Mais chez qui préférez-vous utiliser ces titres ? Le grand gagnant, c’est le supermarché. Plus de 4 salariés sur 10 en font mensuellement usage dans ce type de commerce. Un nombre en hausse par rapport à l’année dernière. Devenu essentiel pour faire ses courses alimentaires, près de la totalité des travailleurs (93 %) trouve utile de s’en servir dans les supermarchés, hypermarchés, supérettes de quartier ou en drive.
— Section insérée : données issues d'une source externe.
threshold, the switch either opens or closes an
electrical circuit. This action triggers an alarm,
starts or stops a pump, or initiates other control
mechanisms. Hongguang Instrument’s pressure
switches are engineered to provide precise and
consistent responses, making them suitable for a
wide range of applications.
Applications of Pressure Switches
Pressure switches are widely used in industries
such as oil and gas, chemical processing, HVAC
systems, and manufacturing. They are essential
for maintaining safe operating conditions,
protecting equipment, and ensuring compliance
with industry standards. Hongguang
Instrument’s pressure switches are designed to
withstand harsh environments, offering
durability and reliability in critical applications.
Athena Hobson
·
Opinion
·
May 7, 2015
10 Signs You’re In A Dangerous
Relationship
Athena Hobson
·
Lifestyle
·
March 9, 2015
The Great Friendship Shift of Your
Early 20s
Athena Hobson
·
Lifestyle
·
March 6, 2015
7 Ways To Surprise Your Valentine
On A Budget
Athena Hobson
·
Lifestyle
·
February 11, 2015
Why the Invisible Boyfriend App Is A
Surtout, le recours à ce moyen de paiement au sein des restaurants recule considérablement en un an, passant de 34% en 2025 à 31% en 2026. «Les salariés français ont adopté le titre-restaurant comme un outil de budget alimentaire au sens large, bien au-delà du déjeuner au bureau», affirme Catherine Coupet, CEO d’Openeat.
Quant à la nature des achats réalisés, les salariés semblent couper la poire en deux : une moitié est utilisée pour acheter des aliments non directement consommables (pâtes, riz, steaks hachés, etc.), l’autre moitié étant dédiée à des repas prêts à consommer comme des plats cuisinés, des sandwichs ou encore des des plats préparés au restaurant.
Les salariés pas favorables au retour d’un titre uniquement utilisable au restaurant
Les salariés se sont prononcés, et ils ne sont pas pour un retour en arrière. Près de 80% ne souhaitent pas le retour d’un titre dont l’utilisation ne pourrait être permis qu’au sein d’un restaurant. Toutefois, une tendance va redonner du baume au cœur aux restaurateurs. S’il fallait faire un choix entre un titre exclusivement dédié aux restaurants ou aux commerces alimentaires, 40% des salariés privilégieraient le premier cité. Un chiffre en augmentation de 10 points depuis 2025, et de 17 points par rapport à 2024. Parmi les principales raisons invoquées, on retrouve le plaisir procuré par la pause déjeuner, ainsi que le besoin de décompresser et de sortir du bureau. Ce qui est sûr, c’est que le titre-restaurant, important dans l’esprit des Français, a de beaux jours devant lui.